_What you need to do_
Each line from the one that includes "[241,1102,571,1123] high income" to the last line of the data below should be set down exactly; no other lines are wanted.

Modification records
* * * *
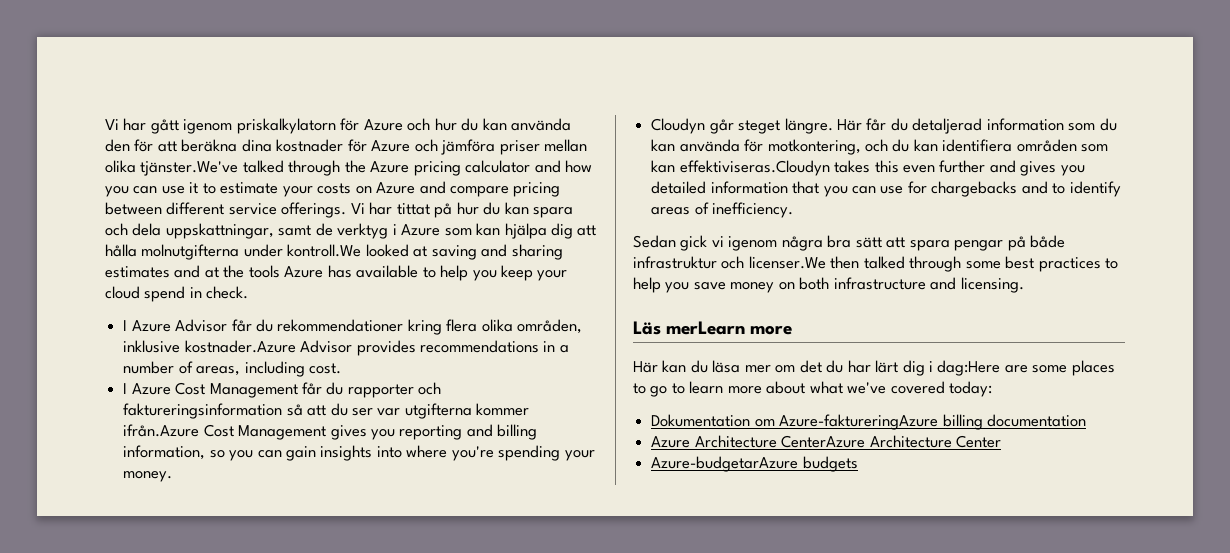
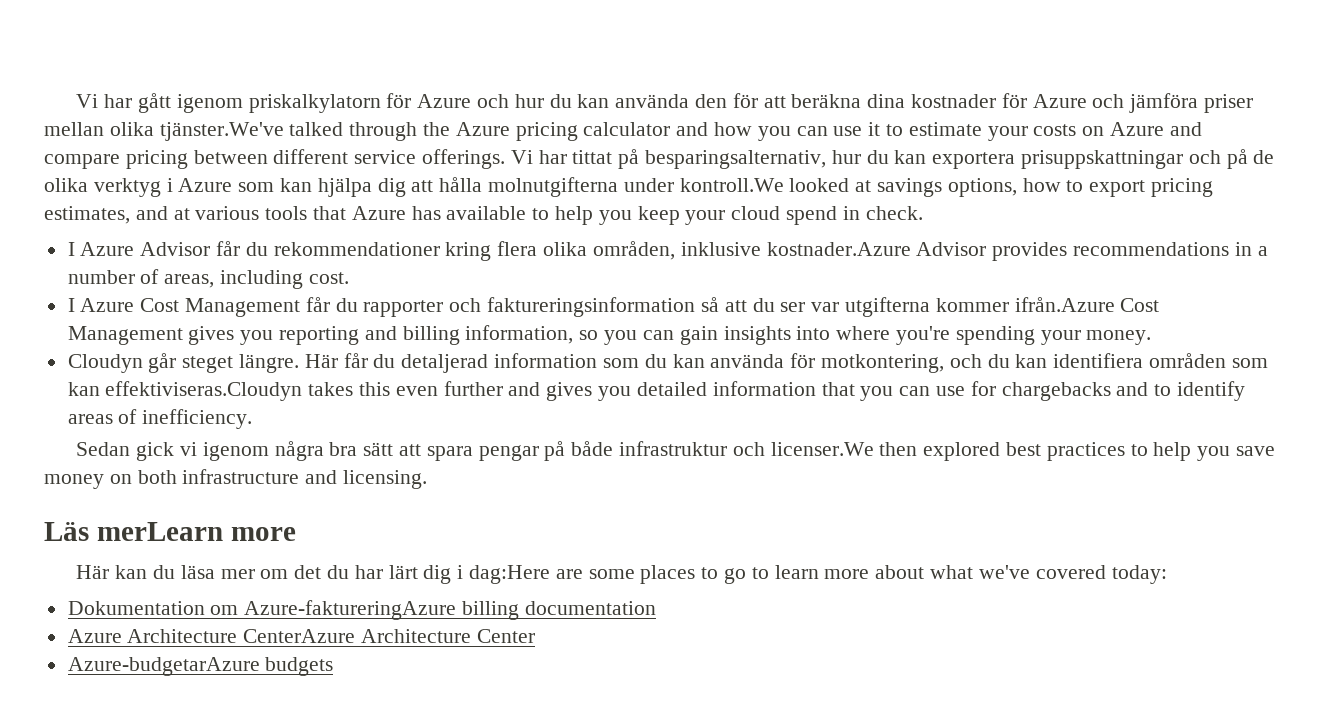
[456,202,574,218] [105,223,333,239] hur du kan spara och dela uppskattningar, samt de -> [645,149,1275,169] [44,178,88,192] besparingsalternativ, hur du kan exportera prisuppskattningar och på de olika
[431,244,563,260] [105,265,280,278] saving and sharing estimates and at the tools -> [877,178,1214,197] [44,206,347,224] savings options, how to export pricing estimates, and at various tools that
[863,256,1001,272] talked through some -> [923,442,1001,461] explored

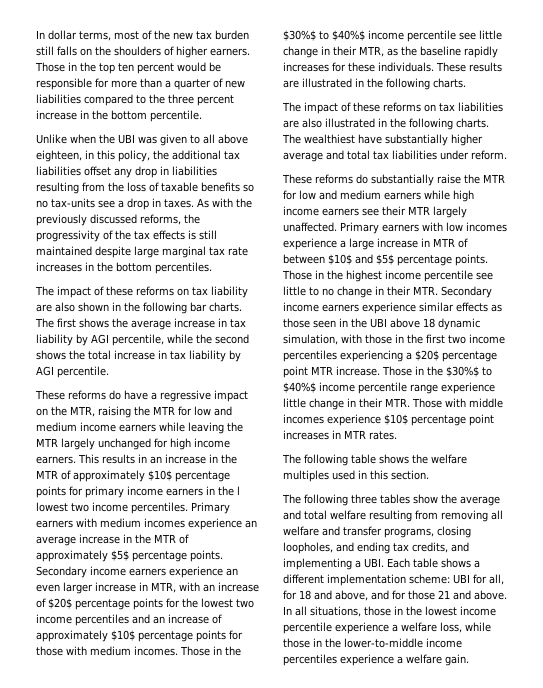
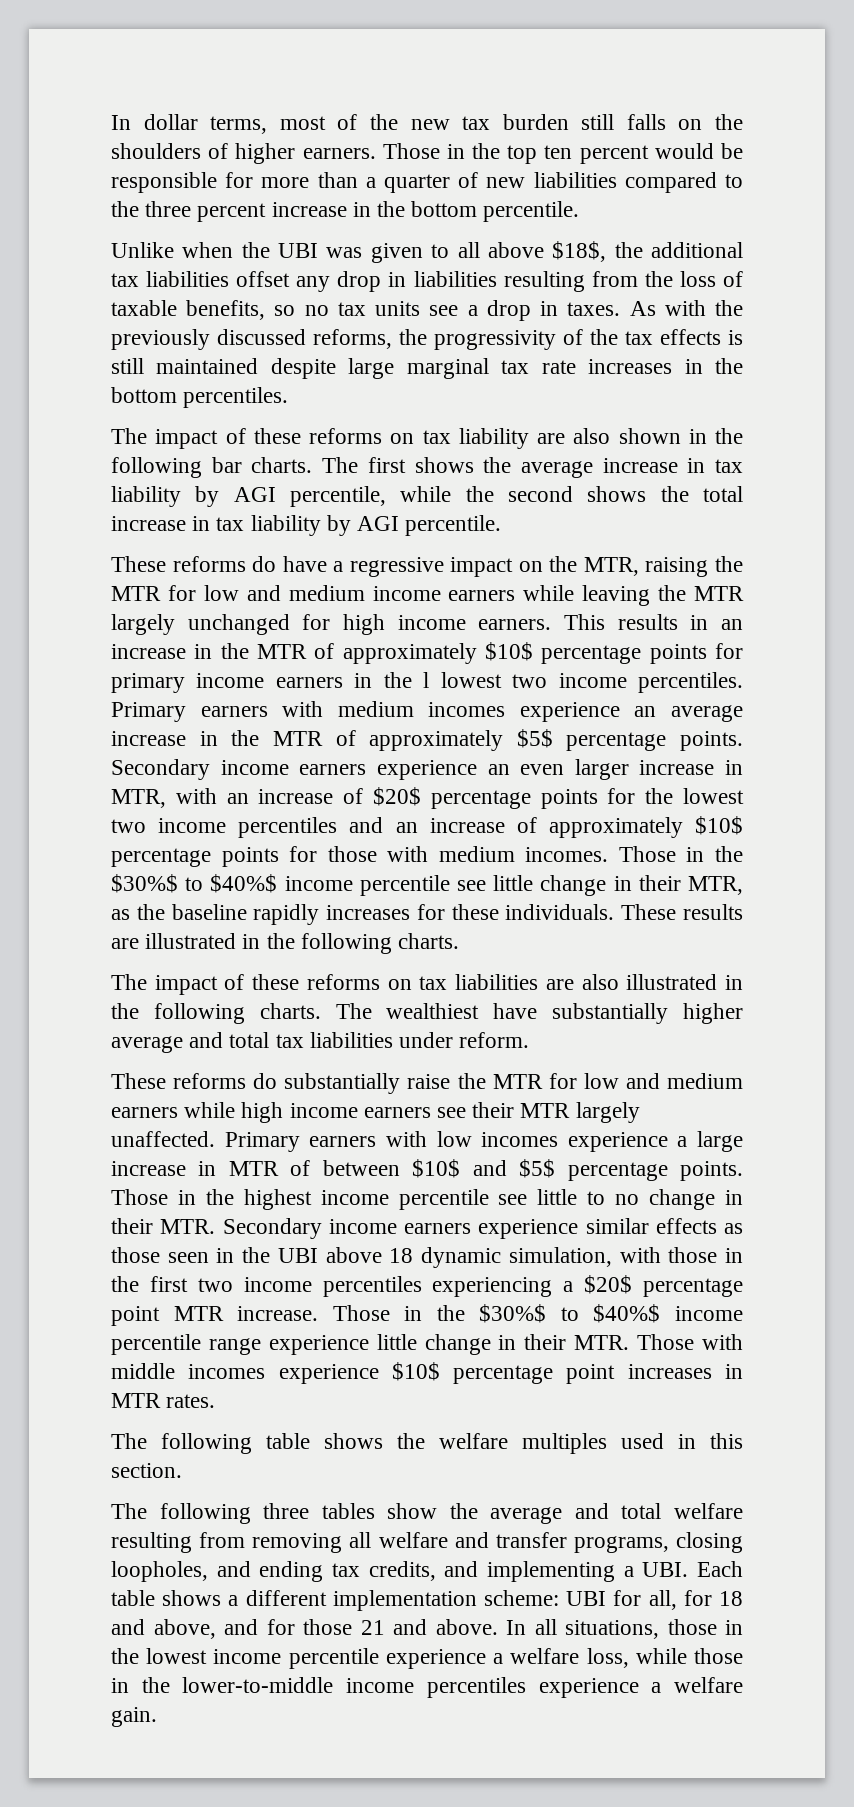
[36,150,150,162] eighteen, in this policy, -> [552,241,607,262] $18$,
[201,182,240,192] benefits -> [186,300,266,320] benefits,
[51,198,95,208] tax-units -> [337,301,421,316] tax units

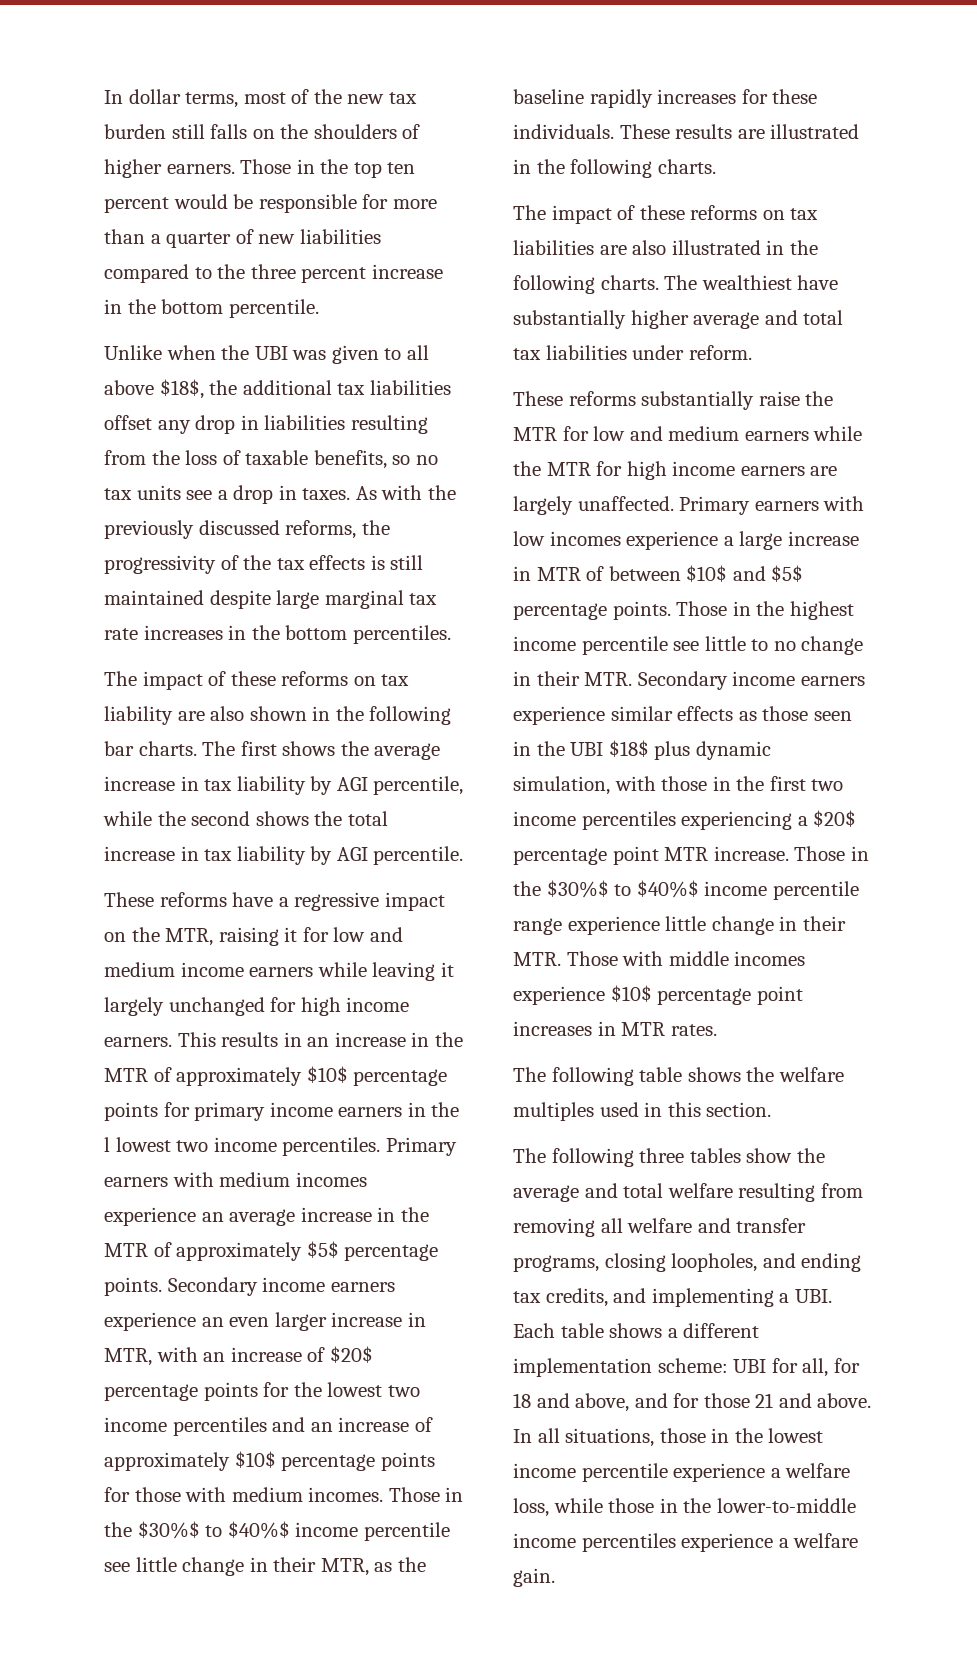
[252,556,277,572] do -> (227, 899) none
[714,556,743,572] [111,586,161,601] the MTR -> [284,927,298,942] it
[658,585,744,601] the MTR -> [440,962,454,977] it
[253,1073,278,1089] do -> (636, 398) none
[241,1102,571,1123] high income earners see their MTR -> [513,461,838,480] the MTR for high income earners are
[325,1247,414,1263] above 18 -> [608,740,691,760] $18$ plus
* * * *
_Exercise solution_
[241,1102,571,1123] high income earners see their MTR -> [513,461,838,480] the MTR for high income earners are
[325,1247,414,1263] above 18 -> [608,740,691,760] $18$ plus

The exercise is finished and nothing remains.